***** Tekstfragment *****

Later dat jaar blijken de plannen voor het drietal gebouwen op het Ruïneplein toch nog niet goedgekeurd te zijn. Men kwam er voor het Academiegebouw niet uit.[4] Wel voor wat betreft het plan voor het Zoötomisch Laboratorium, waarvoor nu een meer geschikt terrein blijkt te zijn gevonden, namelijk aan de toenmalige gedempte Cellebroersgracht (nu de Kaiserstraat) bij het begin van de oprijlaan van de sterrenwacht.[5] De totstandkoming van het nieuwe laboratorium is daarmee definitief losgekoppeld van die van de beide andere gebouwen en op 30 maart 1874 vindt de aanbesteding plaats.[6] Laagste inschrijver is de heer D.A. Braakenburg uit Haarlem voor een bedrag van f 54.800.[7] Reeds op 5 mei 1874 wordt de eerste paal geslagen. Melding wordt gemaakt dat dit mede mogelijk is geworden door de inzet van de kort daarvoor naar de universiteit van Erlangen vertrokken hoogleraar Selenka. Volgens plan zal de bouw in juni 1875 gereed zijn en vervolgens zal het gebouw in september 1875 in gebruik worden genomen.[8] Wellicht ten gevolge van enkele ongelukken tijdens de bouw, zoals het omvallen van de heistelling[9] en later het vastraken van de stoker van de heimachine aan een bewegend onderdeel[10], maar de planning wordt bij lange na niet gehaald. Bij het einde van het studiejaar 1874/1875 beklagen de gedupeerde studenten zich in een adres aan de minister over deze gang van zaken.[11] Met ingang van het studiejaar 1875/1876 wordt het nieuwe laboratorium alsnog in gebruik genomen. Het gebouw naar ontwerp van Rijksbouwmeester Johan Metzelaar valt niet bij iedereen in de smaak. In een ingezonden brief wordt het al voor de ingebruikname uitgemaakt voor iets wat het midden houdt tussen een gasthuis of een klooster en eene Beijersch-bierbrouwerij.[12]

In de periode 1904-1906 werd het laboratorium flink verbouwd en aanzienlijk uitgebreid met een aanbouw richting de Vreewijkbrug.[13] Dit was noodzakelijk om het toegenomen aantal studenten en onderrichte vakken te accommoderen. Hierbij wijzigde ook de naam van het laboratorium: het Zoötomisch Laboratorium werd het Zoölogisch Laboratorium. Aan de voorzijde van het gebouw - aan de kant van de Witte Singel - bleef evenwel de oude naam in de gevelstenen gehandhaafd.

 
Gevelstenen Zootomisch Laboratorium in de nieuwe torenflat (2017)

***** Regelfragmenten *****

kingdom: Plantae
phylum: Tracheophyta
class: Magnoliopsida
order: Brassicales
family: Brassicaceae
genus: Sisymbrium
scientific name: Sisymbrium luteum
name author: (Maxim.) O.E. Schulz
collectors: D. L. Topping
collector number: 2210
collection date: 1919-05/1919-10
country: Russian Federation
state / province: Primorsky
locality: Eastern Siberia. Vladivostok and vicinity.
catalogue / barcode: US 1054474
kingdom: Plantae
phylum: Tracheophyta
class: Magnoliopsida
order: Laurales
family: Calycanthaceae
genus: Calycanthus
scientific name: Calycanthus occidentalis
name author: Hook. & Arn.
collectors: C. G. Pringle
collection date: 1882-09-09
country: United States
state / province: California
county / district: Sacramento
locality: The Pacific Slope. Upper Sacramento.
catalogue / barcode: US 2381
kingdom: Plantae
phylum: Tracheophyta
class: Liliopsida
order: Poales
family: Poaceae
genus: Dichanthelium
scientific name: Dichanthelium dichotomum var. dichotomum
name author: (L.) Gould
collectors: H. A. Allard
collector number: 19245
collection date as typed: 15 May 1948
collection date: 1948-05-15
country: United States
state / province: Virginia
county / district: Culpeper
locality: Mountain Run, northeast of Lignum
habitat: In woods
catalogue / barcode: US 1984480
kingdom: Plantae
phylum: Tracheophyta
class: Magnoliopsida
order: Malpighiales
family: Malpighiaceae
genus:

*****

• **Opdracht**: Kun je het tekstfragment over het Zoötomisch Laboratorium woordelijk overnemen, beginnend bij "In de periode" en eindigend bij "de gevelstenen gehandhaafd."? De regels spelen hierbij geen enkele rol.

• **Jouw oplossing**:
In de periode 1904-1906 werd het laboratorium flink verbouwd en aanzienlijk uitgebreid met een aanbouw richting de Vreewijkbrug.[13] Dit was noodzakelijk om het toegenomen aantal studenten en onderrichte vakken te accommoderen. Hierbij wijzigde ook de naam van het laboratorium: het Zoötomisch Laboratorium werd het Zoölogisch Laboratorium. Aan de voorzijde van het gebouw - aan de kant van de Witte Singel - bleef evenwel de oude naam in de gevelstenen gehandhaafd.